1.6 Oracle Stream Analytics High-Level Use Cases

The use cases described in this section illustrate specific uses for Oracle Stream Analytics applications.

Financial: Responsive Customer Relationship

Acting on an initiative to improve relationships with customers, a retail bank designs an effort to provide coupons tailored to each customer's purchase pattern and geography.

The bank collects automated teller machine (ATM) data, including data about the geographical region for the customer's most common ATM activity. The bank also captures credit card transaction activity. Using this data, the bank can push purchase incentives (such as coupons) to the customer in real time based on where they are and what they tend to buy.

An Oracle Stream Analytics application receives event data in the form of ATM and credit card activity. Oracle CQL queries filter incoming events for patterns that isolate the customer's geography by way of GPS coordinates and likely purchase interests nearby. This transient data is matched against the bank's stored customer profile data. If a good match is found, a purchase incentive is sent to the customer in real time, such as through their mobile device.

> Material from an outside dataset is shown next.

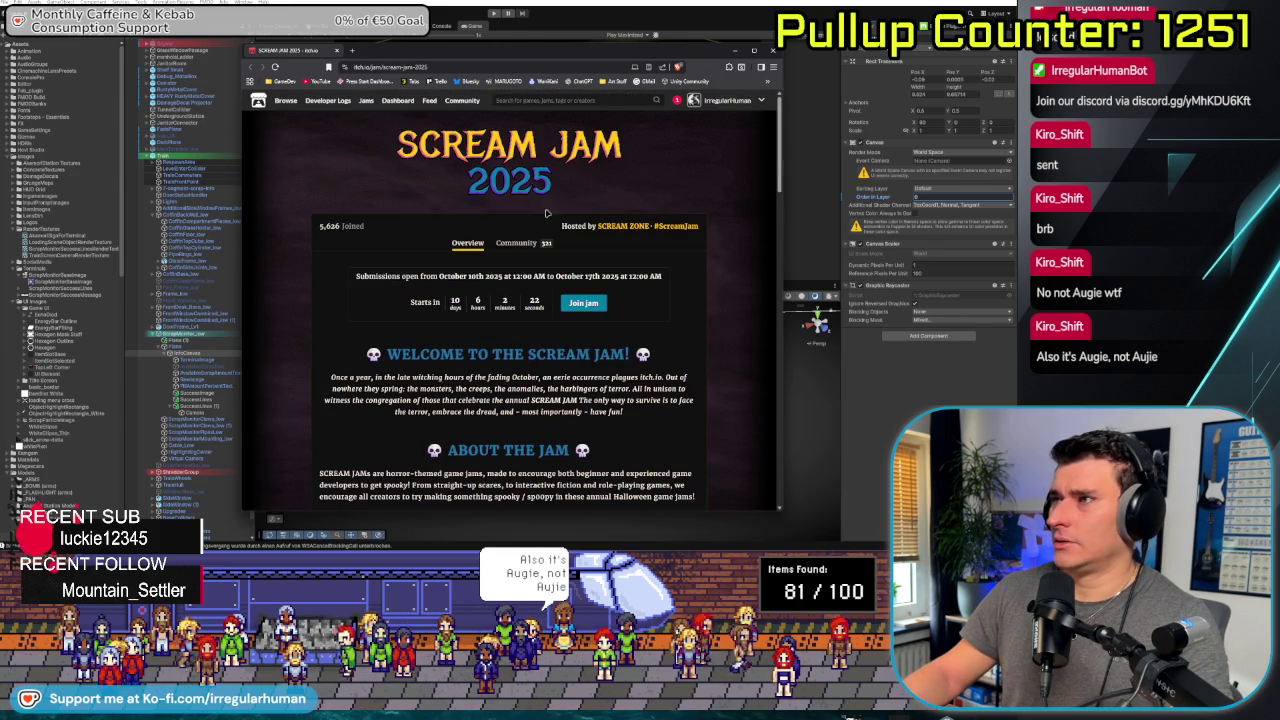
pyautogui.moveTo(689, 55); pyautogui.dragTo(654, 44)
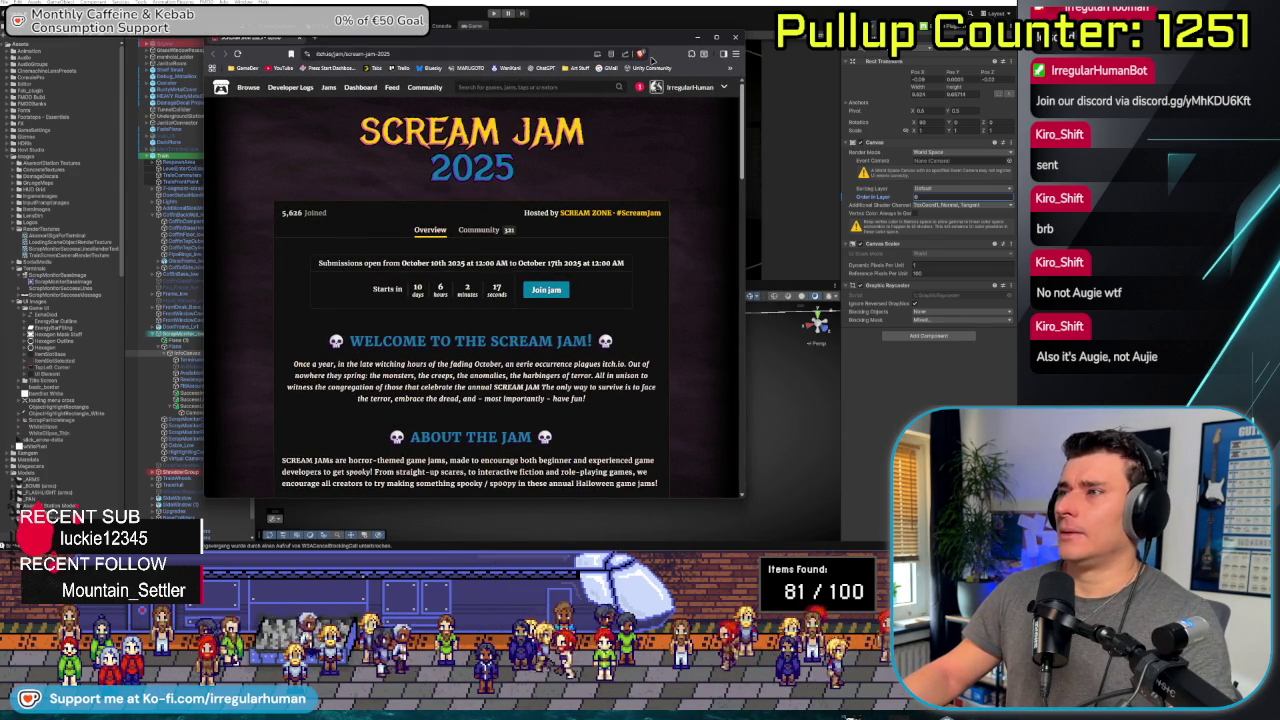
pyautogui.click(735, 39)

Telecommunications: Real-Time Billing

Due to significant growth in mobile data usage, a telecommunications company with a large mobile customer base wants to shift billing for data usage from a flat-rate system to a real-time per-use system.

The company tracks IP addresses allocated to mobile devices and correlates this with stored user account data. Additional data is collected from deep-packet inspection (DPI) devices (for finer detail about data plan usage) and IP servers, then inserted into a Hadoop-based big data warehouse.

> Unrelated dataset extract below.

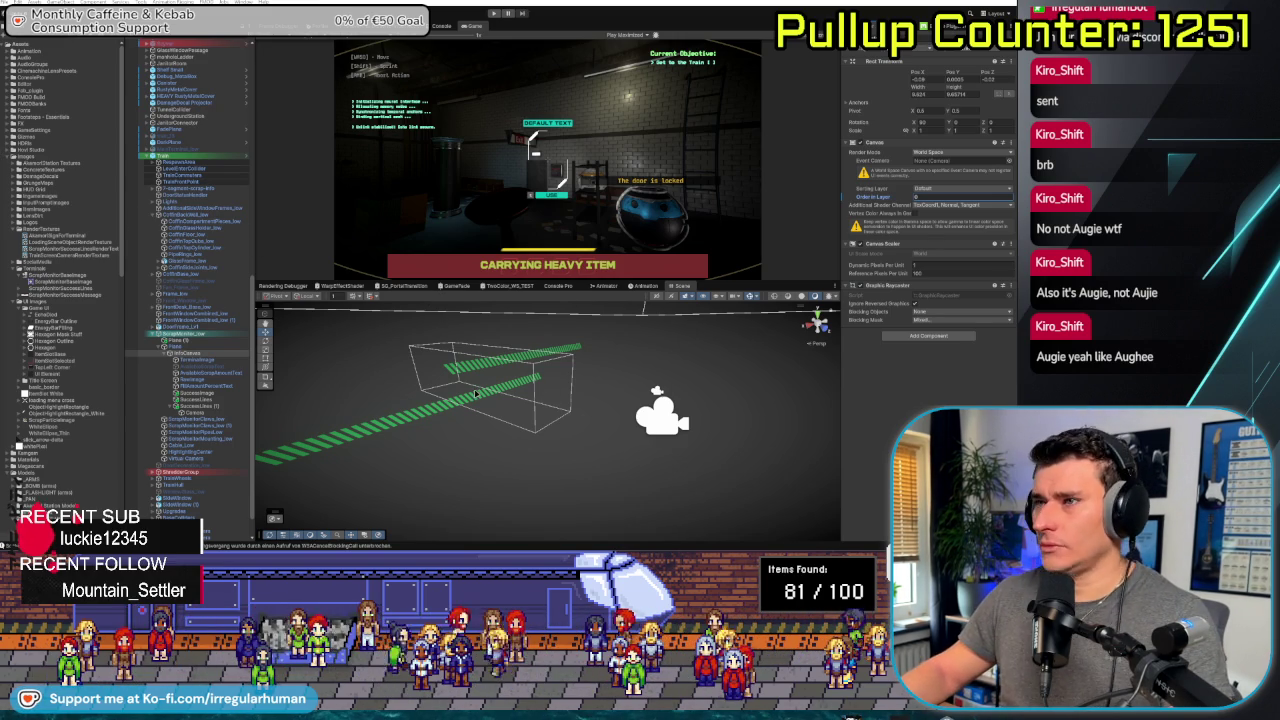
pyautogui.click(619, 374)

An Oracle Stream Analytics application receives usage information as event data in real time. Through Oracle CQL queries, and by correlating transient usage data with stored customer account data, the application determines billing requirements.

Energy: Improving Efficiency Through Analysis of Big Data

A company offering data management devices and services needs to improve its data center coordination and energy management to reduce total cost of ownership. The company needs finer-grained, more detailed sensor and data center reporting.

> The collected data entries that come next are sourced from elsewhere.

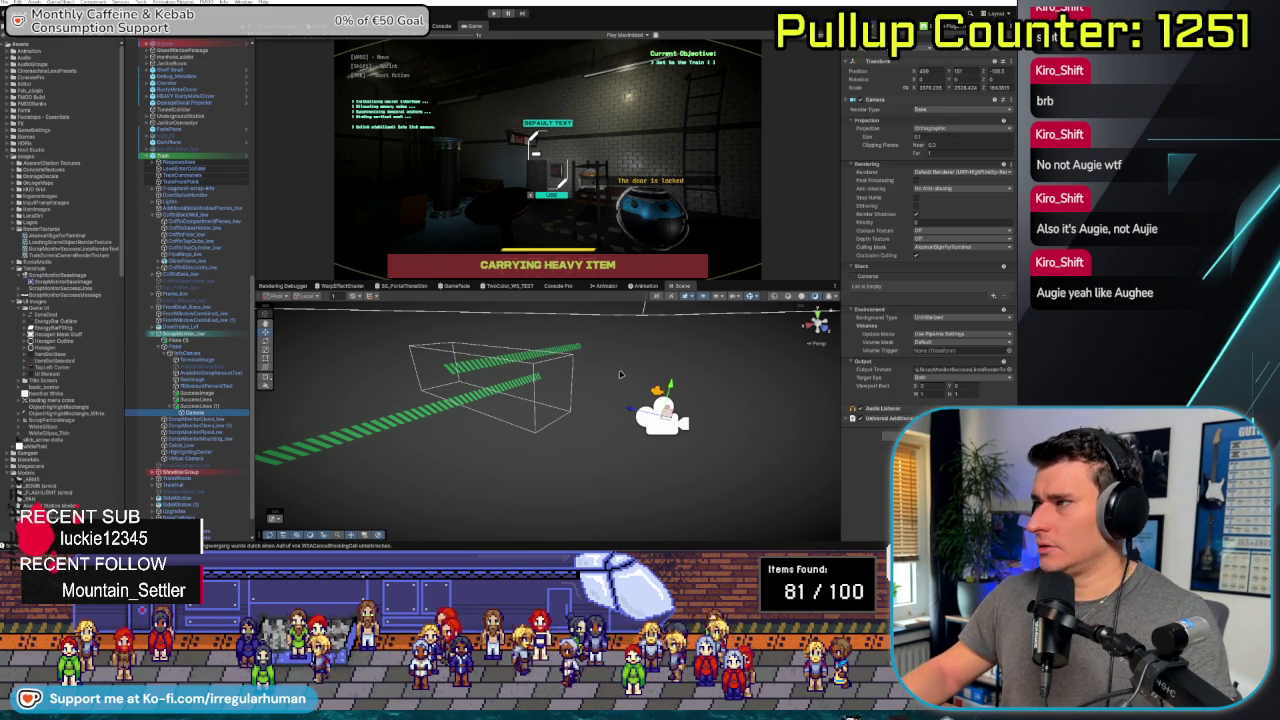
pyautogui.click(945, 317)
pyautogui.click(935, 328)
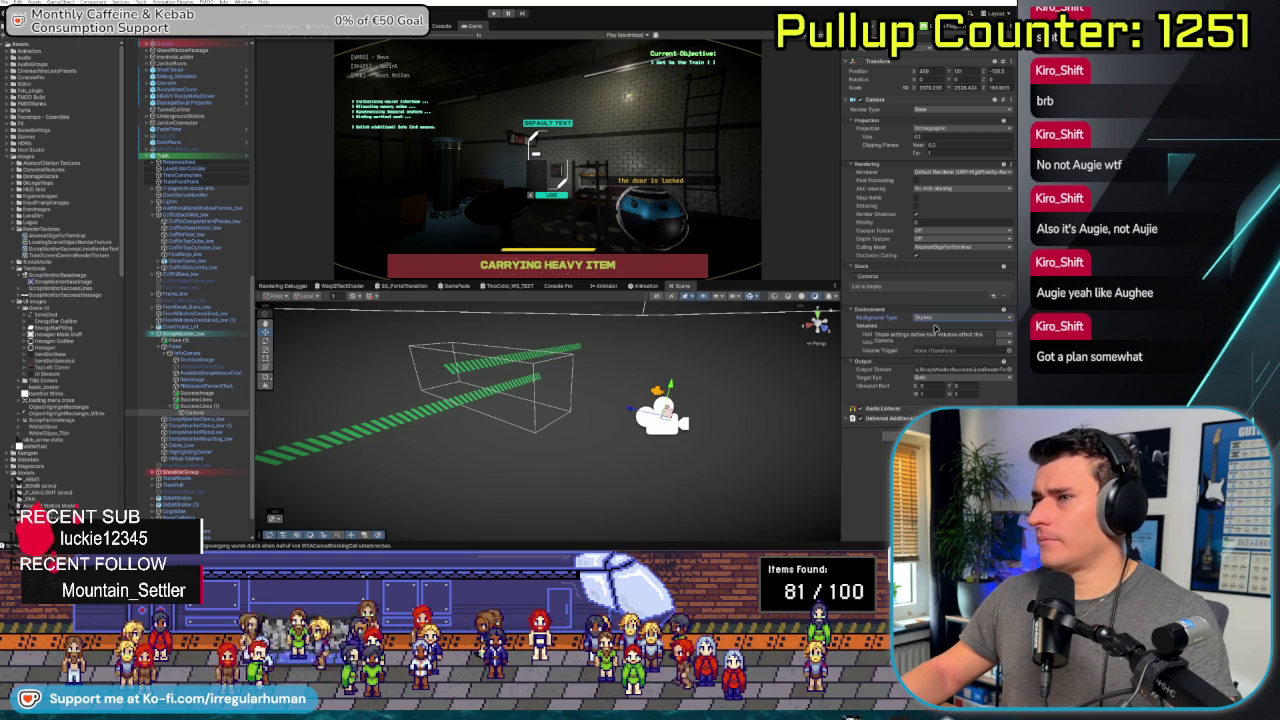
pyautogui.click(46, 248)
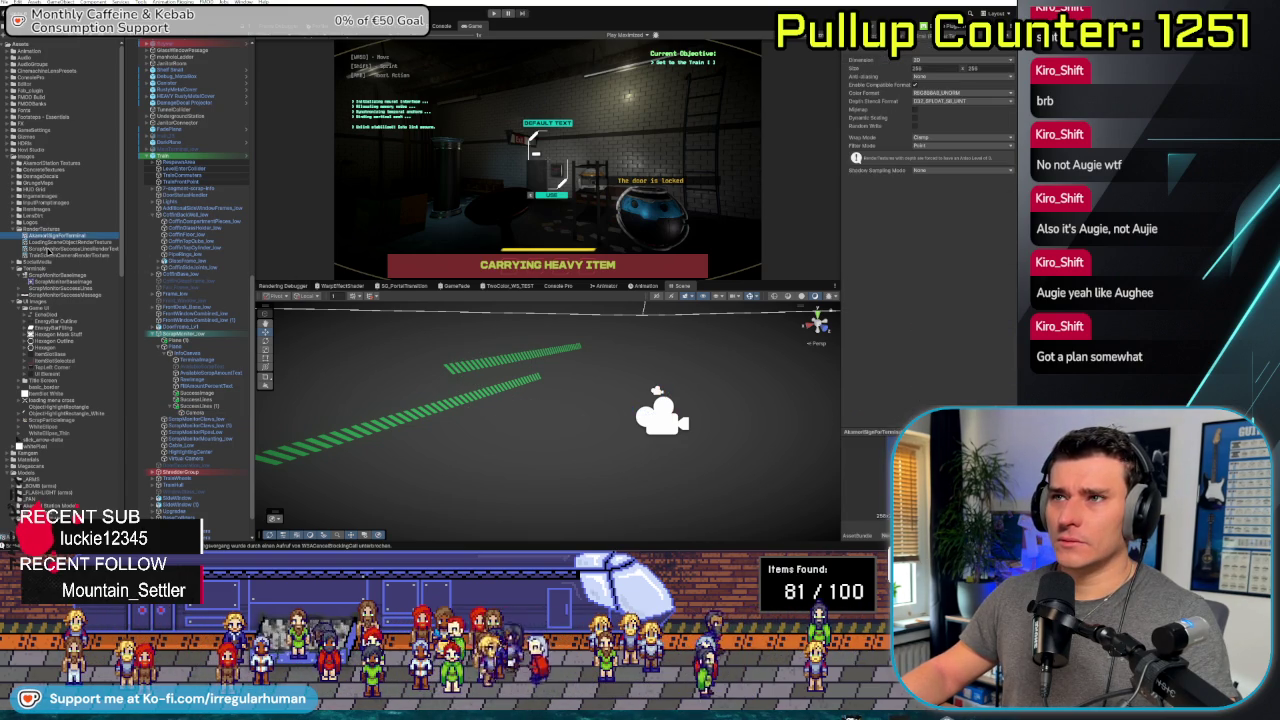
pyautogui.click(56, 236)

The company receives energy usage sensor data from disparate resources. Data from each sensor must be analyzed for its local relevance, and must be aggregated with data from other sensors to identify patterns that can be used to improve efficiency.

Separate Oracle Stream Analytics applications provide a two-tiered approach.

One application, deployed in each of thousands of data centers, receives sensor data as event data. Through Oracle CQL queries against events representing the sensor data, this application analyzes local usage, filtering for fault and problem events and sending alerts when needed.

The other application, deployed in multiple central management sites, receives event data from lower-tier applications. This application aggregates and correlates data from across the system to identify consistency issues and produce data to be used in reports on patterns.